The PTI Candidate Naseer Wazir staging firing of his victory by Good Taliban with heavy weaponary in WANA Wazirstan. They have violated all the rules & laws of ECP. How will National & KP Govt respond to this. Injustice in Justice Party Rule. pic.twitter.com/vuhII41Hzx
— Ihtesham Afghan (@IhteshamAfghan) July 24, 2019
Protests by supporters of the Pashtun Tahafuz Movement ahead of the election revealed a curious and worrying development – that of an attempt to re-Talibanise the tribal region as a launch-pad for attacks in Afghanistan and as a counter-force to the PTM itself, which demands peace in the area and resists the Taliban. Until the end-game in Afghanistan, that is the successful installation of the Taliban in Kabul as part of a coalition government through the US-Taliban ‘peace negotiations’ – the security establishment does not want to open up the FATA.
Keeping the Taliban’s base intact
An isolated, unrepresented black hole FATA, in particular in North and South Waziristan, would then continue to serve as the Taliban’s base for a new wave of attacks on neighbouring Afghan provinces of Khost, Paktia, Paktika, etc should the Doha talks fail for any reason.

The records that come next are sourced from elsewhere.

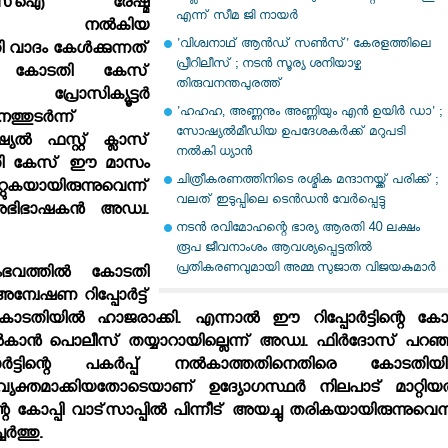
്‌ഐ രേഷ്മ
എന്ന് സീമ ജി നായര്‍
െതിരെ നല്‍കിയ
'വിശ്വനാഥ് ആന്‍ഡ് സണ്‍സ്' കേരളത്തിലെ
വാദം കേള്‍ക്കുന്നത്
പ്രീറിലീസ് ; നടന്‍ സൂര്യ ശനിയാഴ്ച
ന്ന് കോടതി കേസ്
തിരുവനന്തപുരത്ത്
 പ്രോസിക്യൂട്ടര്‍
'ഹഹഹ, അണ്ണനും അണ്ണിയും എന്‍ ഉയിര്‍ ഡാ' ;
തുടര്‍ന്ന്
സോഷ്യല്‍മീഡിയ ഉപദേശകര്‍ക്ക് മറുപടി
്യല്‍ ഫസ്റ്റ് ക്ലാസ്
നല്‍കി ധ്യാന്‍
കോടതി കേസ് ഈ മാസം
ചിത്രീകരണത്തിനിടെ രശ്മിക മന്ദാനയ്ക്ക് പരിക്ക് ;
കയായിരുന്നുവെന്ന്
വലത് ഇടുപ്പിലെ ടെന്‍ഡന്‍ വേര്‍പ്പെട്ടു
ഭിഭാഷകന്‍ അഡ്വ.
നടന്‍ രവിമോഹന്റെ ഭാര്യ ആരതി 40 ലക്ഷം
രൂപ ജീവനാംശം ആവശ്യപ്പെട്ടതില്‍
പ്രതികരണവുമായി അമ്മ സുജാത വിജയകുമാര്‍
വത്തില്‍ കോടതി
അന്വേഷണ റിപ്പോര്‍ട്ട്
തിയില്‍ ഹാജരാക്കി. എന്നാല്‍ ഈ റിപ്പോര്‍ട്ടിന്റെ കോപ്
 നല്‍കാന്‍ പൊലീസ് തയ്യാറായില്ലെന്ന് അഡ്വ. ഫിര്‍ദോസ് പറഞ്
‍ട്ടിന്റെ പകര്‍പ്പ് നല്‍കാത്തതിനെതിരെ കോടതിയില
് വ്യക്തമാക്കിയതോടെയാണ് ഉദ്യോഗസ്ഥര്‍ നിലപാട് മാറ്റിയത
്ടിന്റെ കോപ്പി വാട്‌സാപ്പില്‍ പിന്നീട് അയച്ചു തരികയായിരുന്നുവെന്
്‍ത്തു.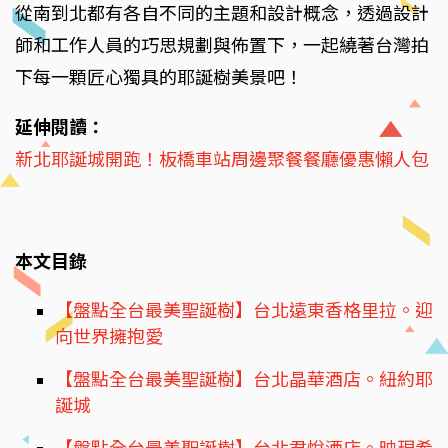
從南到北都有各自不同的主題和設計概念，透過設計
師和工作人員的巧思規劃與佈置下，一起繞著台灣拍
下每一顆匠心獨具的耶誕樹美景吧！
延伸閱讀：
新北耶誕城開跑！板橋車站周邊聚餐餐廳優惠懶人包
本文目錄
【盤點全台最美聖誕樹】台北遠東香格里拉。迎
向世界擁抱愛
【盤點全台最美聖誕樹】台北晶華酒店。紐約耶
誕城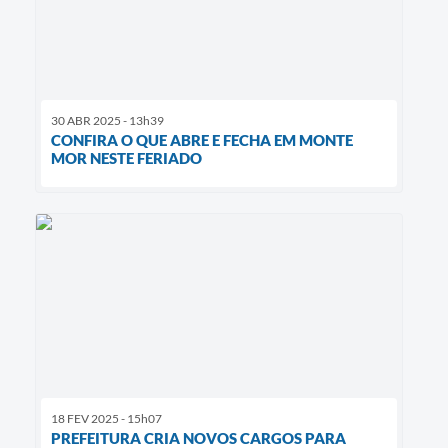
30 ABR 2025 - 13h39
CONFIRA O QUE ABRE E FECHA EM MONTE
MOR NESTE FERIADO
18 FEV 2025 - 15h07
PREFEITURA CRIA NOVOS CARGOS PARA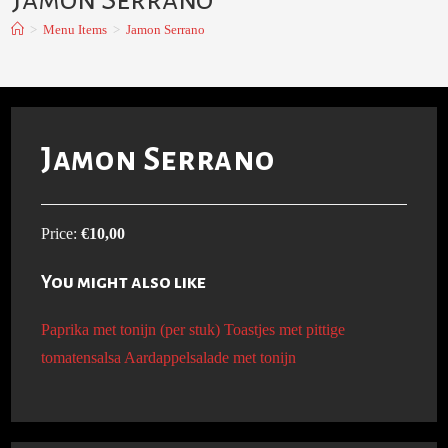
>
Menu Items
>
Jamon Serrano
Jamon Serrano
Price:
€10,00
You might also like
Paprika met tonijn (per stuk)
Toastjes met pittige
tomatensalsa
Aardappelsalade met tonijn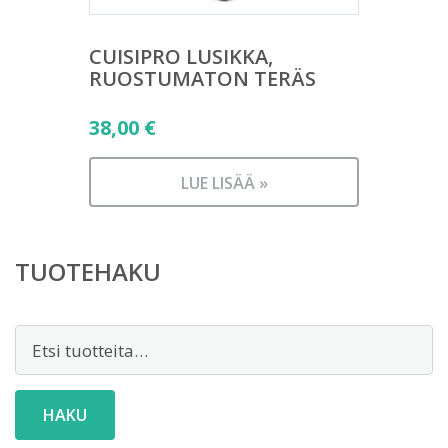
CUISIPRO LUSIKKA,
RUOSTUMATON TERÄS
38,00
€
LUE LISÄÄ »
TUOTEHAKU
Etsi:
HAKU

The Haqqani network is stationed in these two former agencies of FATA. So, if the Taliban are not catapulted into Kabul, they will at least rule the provinces to continue their march towards the capital.
Towards this aim, ingenuous election rigging plans were conceived and executed. For example, the population census of FATA of 2017 wiped out half the population of the region, which politicians and activists of the area have estimated to be at least 10 million based on the government’s own numbers of refugees leaving from or returning to the tribal areas after various operations. This effectively robbed the region of its due number of seats in the national and provincial legislatures during the delimitation exercise ahead of the merger.
Mohsin Dawar, the massively popular PTM activist and member of the national assembly from North Waziristan, managed to table and get the 26th constitutional amendment bill passed unanimously. The bill had sought to increase the erstwhile FATA’s seat share from 6 to 12 in the national assembly and from 16 to 24 in the Khyber Pakhtunkhwa provincial assembly. But he was thwarted by Senate Chairman Sadiq Sanjrani’s efforts to repeatedly withdraw the bill from the agenda. The bill ultimately became redundant because the Senate never got a chance to act on it. Had the bill passed into an Act, Mohsin and PTM’s popularity would have further soared, leading to a clean sweep by the PTM in the provincial election.
One of the biggest attacks on the fairness of the recent election was the May 26 Khar Qamar incident, when MNAs Ali Wazir, Mohsin Dawar and activists of the PTM came under military fire. Thirteen people, including two children, were killed (the military says three); Wazir and Dawar were ‘arrested’ and prevented from campaigning for their candidates in FATA. They remain in prison to this day.
What happened in the FATA election, therefore, has domestic as well as international implications. Domestically, a transparent and genuine election would eventually have led to the presence of the Taliban, their bases, and the military’s illegal internment centres in the erstwhile FATA to be exposed. From the transnational perspective, it was important to keep options open in case of a collapse of the Doha talks.
The author is a Pakistani columnist and human rights defender. Views are personal.